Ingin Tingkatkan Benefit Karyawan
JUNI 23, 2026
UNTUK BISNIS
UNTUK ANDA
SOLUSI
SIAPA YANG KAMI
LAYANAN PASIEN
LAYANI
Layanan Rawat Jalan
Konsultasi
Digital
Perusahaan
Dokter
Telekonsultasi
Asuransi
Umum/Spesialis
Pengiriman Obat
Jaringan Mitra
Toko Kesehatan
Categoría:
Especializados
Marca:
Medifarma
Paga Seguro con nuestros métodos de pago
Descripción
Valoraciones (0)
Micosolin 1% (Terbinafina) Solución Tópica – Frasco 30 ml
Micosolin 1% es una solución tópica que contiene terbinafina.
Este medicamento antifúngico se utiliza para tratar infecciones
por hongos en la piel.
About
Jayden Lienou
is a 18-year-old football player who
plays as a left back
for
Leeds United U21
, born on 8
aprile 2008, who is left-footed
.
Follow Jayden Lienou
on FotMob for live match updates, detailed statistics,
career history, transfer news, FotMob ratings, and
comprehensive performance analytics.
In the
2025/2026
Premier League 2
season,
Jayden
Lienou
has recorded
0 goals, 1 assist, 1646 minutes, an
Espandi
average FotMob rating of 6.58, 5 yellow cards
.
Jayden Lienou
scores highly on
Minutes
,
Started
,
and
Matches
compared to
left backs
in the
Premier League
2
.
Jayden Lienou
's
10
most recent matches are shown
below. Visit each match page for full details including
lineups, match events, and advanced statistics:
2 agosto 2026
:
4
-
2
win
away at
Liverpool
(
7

------------

All of the data should be retyped exactly.

Response to this task:
Ingin Tingkatkan Benefit Karyawan
JUNI 23, 2026
UNTUK BISNIS
UNTUK ANDA
SOLUSI
SIAPA YANG KAMI
LAYANAN PASIEN
LAYANI
Layanan Rawat Jalan
Konsultasi
Digital
Perusahaan
Dokter
Telekonsultasi
Asuransi
Umum/Spesialis
Pengiriman Obat
Jaringan Mitra
Toko Kesehatan
Categoría:
Especializados
Marca:
Medifarma
Paga Seguro con nuestros métodos de pago
Descripción
Valoraciones (0)
Micosolin 1% (Terbinafina) Solución Tópica – Frasco 30 ml
Micosolin 1% es una solución tópica que contiene terbinafina.
Este medicamento antifúngico se utiliza para tratar infecciones
por hongos en la piel.
About
Jayden Lienou
is a 18-year-old football player who
plays as a left back
for
Leeds United U21
, born on 8
aprile 2008, who is left-footed
.
Follow Jayden Lienou
on FotMob for live match updates, detailed statistics,
career history, transfer news, FotMob ratings, and
comprehensive performance analytics.
In the
2025/2026
Premier League 2
season,
Jayden
Lienou
has recorded
0 goals, 1 assist, 1646 minutes, an
Espandi
average FotMob rating of 6.58, 5 yellow cards
.
Jayden Lienou
scores highly on
Minutes
,
Started
,
and
Matches
compared to
left backs
in the
Premier League
2
.
Jayden Lienou
's
10
most recent matches are shown
below. Visit each match page for full details including
lineups, match events, and advanced statistics:
2 agosto 2026
:
4
-
2
win
away at
Liverpool
(
7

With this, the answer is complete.